If you stay in the same brand or geographical area this behavior does catch up to you... But I am still amazed some people could get jobs... About half the jobs I worked came and recruited me for having a good reputation...
The other side of this coin is the employer... Do they encourage a culture of quality and ethical work? I passed on many job offers because of the dealer's reputation... techs tend to move around a lot. I refused a nice sounding offer from a Chrysler dealer back in the later 90s, because they had a internal issue where some techs would "bug" finished cars to make other techs lose time or look bad. The reputation was bad enough other dealers wouldn't hire anybody out of that shop...
Knew another Dodge dealer about the same time offered me a "lead tech" job at a really high flat rate... their brand of "carrot or stick" was a monthly damage bonus...$500 to be split 5 ways... they then charged every complaint to that account and you wound up negative dollars every month.
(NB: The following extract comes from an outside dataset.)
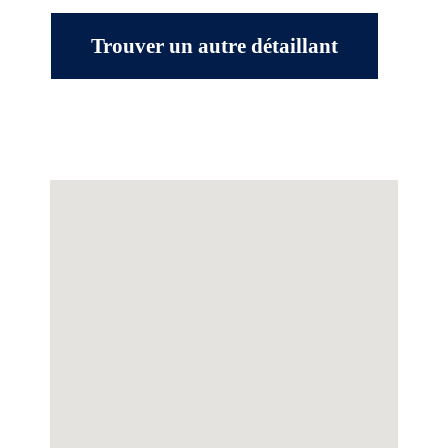
Trouver un autre détaillant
I refused it because they were going to pool the labor hours for the team, but not let me hire and fire... they were known for giving each team a couple cheap members from the street and not enough lifts to really produce.
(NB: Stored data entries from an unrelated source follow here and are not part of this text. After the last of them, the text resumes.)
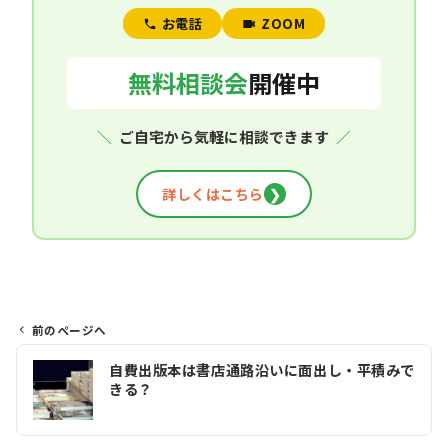
お電話
ZOOM
無料相談会
開催中
＼
ご自宅から気軽に相談できます
／
詳しくはこちら
❯
前のページへ
投
自費出版本は書店通路沿いに面出し・平積みで
稿
きる？
ナ
ビ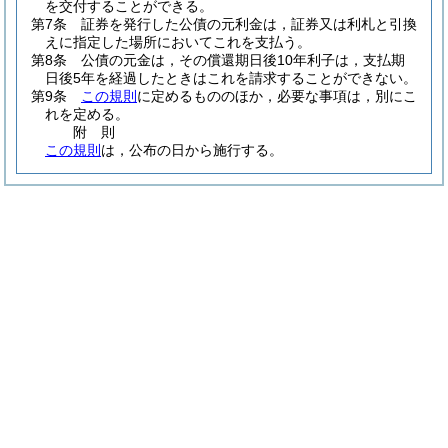
を交付することができる。
第7条
証券を発行した公債の元利金は，証券又は利札と引換
えに指定した場所においてこれを支払う。
第8条
公債の元金は，その償還期日後10年利子は，支払期
日後5年を経過したときはこれを請求することができない。
第9条
この規則
に定めるもののほか，必要な事項は，別にこ
れを定める。
附
則
この規則
は，公布の日から施行する。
Cant tell you the number of times I saw pay plans changed because someone figured out how to make more money from them. Commission structures directly relate to profits, but that's not how ownership sees it. Saw lots get fired for making more than their bosses too.
Building a business right requires good help. You cant hold onto good help if you don't pay them right and treat them right. Managers who only watch numbers need to be replaced, unfortunately many owners only watch the numbers too.